Quant à la production, Paris l’a déjà vue six fois depuis sa création en 2000, et La Scala l’a également proposée. La mise en scène de Robert Carsen reste spectaculaire, avec son utilisation habile du théâtre dans le théâtre, l’intrigue des Contes d’Hoffmann parasitant une représentation de Don Giovanni comme on pouvait en monter dans les années 1950, avec des choristes habillés en Espagnols d’opérette (il ne manque que Luis Mariano et on croirait Le Chanteur de Mexico au Châtelet il y a un demi-siècle). Les décors de Michael Levine impressionnent toujours par leur monumentalité, les costumes caractérisent bien les trois héroïnes.

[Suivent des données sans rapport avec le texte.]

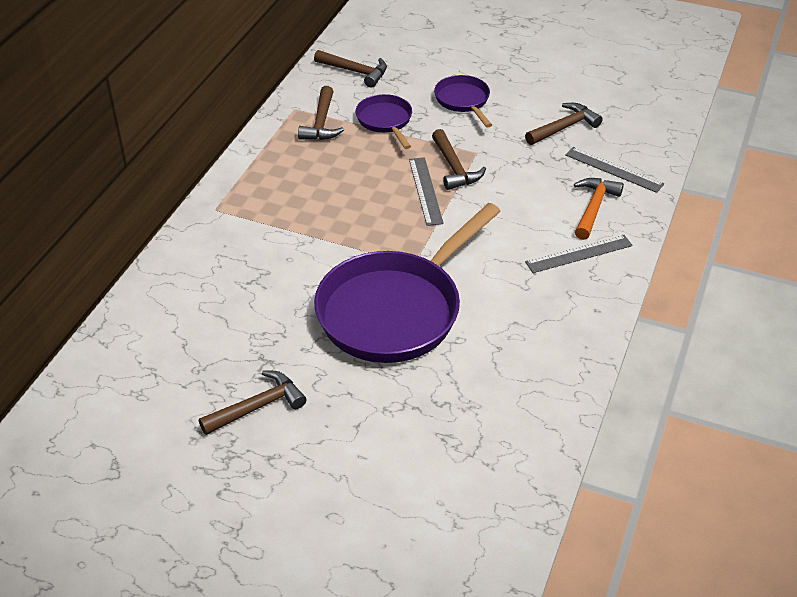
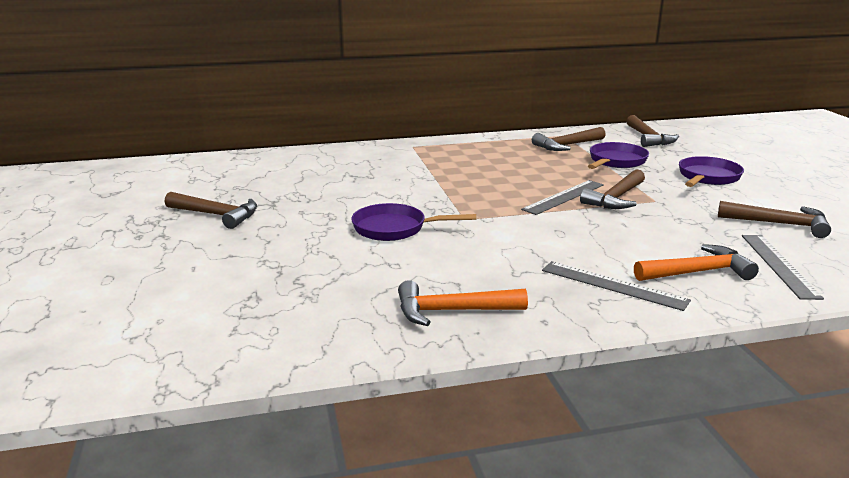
camera: 55 degrees right, 20 degrees down
purple pan [314,203,501,363] -> purple pan [351,203,476,241], size x0.48
none -> orange hammer [398,280,528,326]

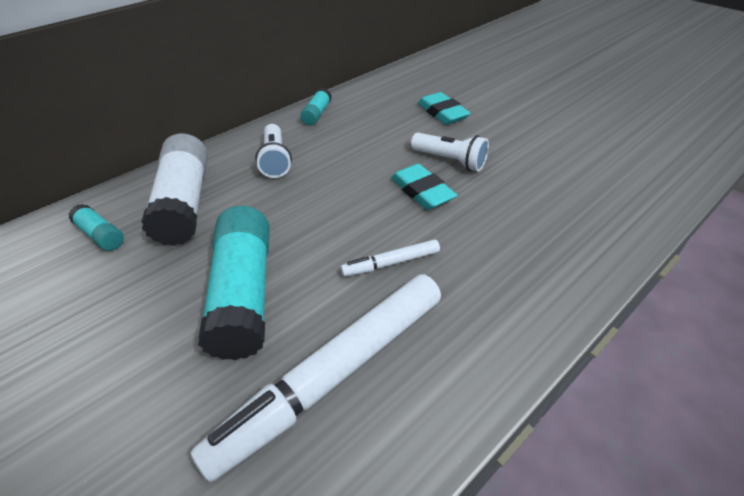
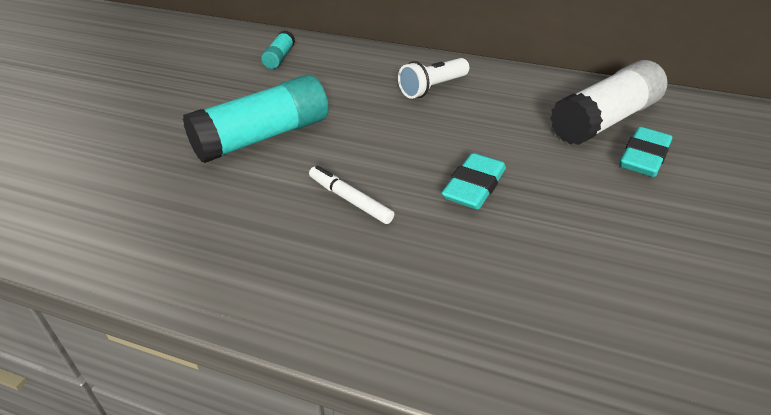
camera: 60 degrees right, 5 degrees down
white glue stick [141,133,208,246] -> white glue stick moved to [550,60,668,145]
white marker [191,274,441,482] -> none
turquoise glue stick [300,88,332,126] -> none
white flashlight [411,133,489,171] -> none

Autrement dit, une production qui tourne bien, un beau et grand spectacle auquel il sera difficile de succéder le jour où les autorités décideront qu’il a fait son temps.
© Julien Benhamou
Pour Philippe Jordan, c’est en revanche une première, à Paris en tout cas. Le chef maison introduit dans l’orchestre quelques effets soulignant le discours (un couinement des cuivres pour Kleinzach, un trille délibérément trop long pour Olympia) et impose des tempos rapides, qui font tourner la machine sans relâche, ce dont on ne se plaindra pas, surtout dans l’acte d’Antonia, magnifiquement conduit, même si ici et là un rien plus de langueur ne serait pas malvenu. Absent de l’acte d’Antonia, le chœur intervient aux deux extrémités du spectacle avec une efficacité louable, mais Les Contes d’Hoffmann n’est pas vraiment un opéra où les forces chorales sont au premier plan.
Pour cette reprise, les projecteurs sont surtout braqués sur les dames. D’abord, Ermonela Jaho, magnifique Antonia, actrice habitée par son rôle, au français impeccable, et à laquelle on pardonnera même des aigus un peu trop haut ; on espère la réentendre prochainement dans le répertoire français, qui semble bien lui convenir. Ensuite, Nadine Koutcher, qui fait ses débuts à l’Opéra de Paris avec un personnage jadis conçu sur mesure pour Natalie Dessay : ses moyens sont assez différents, et si elle n’a pas la suprême aisance des Reines de la nuit, les suraigus sont bien là, et les acrobaties aussi, cependant qu’elle se plie aux facéties voulues par la production. Le publie a bien ri, mais il faudra quand même qu’elle revienne bientôt dans un vrai rôle. Kate Aldrich en fait des tonnes scéniquement en Giulietta et frappe beaucoup moins vocalement. Quant à Stéphanie d’Oustrac, elle est un superbe Nicklausse, dont tous les mots sont riches de sens ; seul le sublime « Vois l’archer frémissant » semble la trouver un peu moins à l’aise, et la diction se perd un peu dans cet air. Doris Soffel réussit à s’imposer pendant la courte apparition de la mère d’Antonia.
Evidemment, Ramón Vargas n’a rien du beau ténébreux barytonant que Paris attendait, mais son Hoffmann ne se situe pas moins à un niveau éminemment respectable. Aigus longuement tenus à la fin de ses principaux airs, nuances bien ménagées, le ténor mexicain montre qu’il a de la voix et n’est pas dénué de style ; dommage que le coach de langue lui ait apparemment fait travailler une syllabe sur deux, puisque le chanteur juxtapose des voyelles et consonnes parfaites avec des sons beaucoup plus hispaniques (dans « de quelle ivresse embrases-tu mon âme », on entend « embrassé-tu »),et la prononciation a tendance à se détériorer au fil de la soirée. Roberto Tagliavini possède une beau timbre et s’exprime dans un français soigné, mais il lui manque la noirceur des quatre « méchants », l’expressivité que savent y mettre d’autres moins gâtés par la nature : si Lindorf « a dans tout le physique un aspect satanique », la basse italienne a dans toute sa voix fort peu de satanisme. En écoutant Yann Beuron distiller magistralement les couplets de Frantz, on est pris de nostalgie – quel Pâris, quel Fritz de La Grande-duchesse il fut pour Marc Minkowski – et de crainte : l’Opéra de Paris n’a-t-il désormais rien de mieux à confier à cet artiste, qui fut pourtant Pylade ou Admète ?
Diffusion en direct dans les cinémas le 15 novembre, avec la même distribution.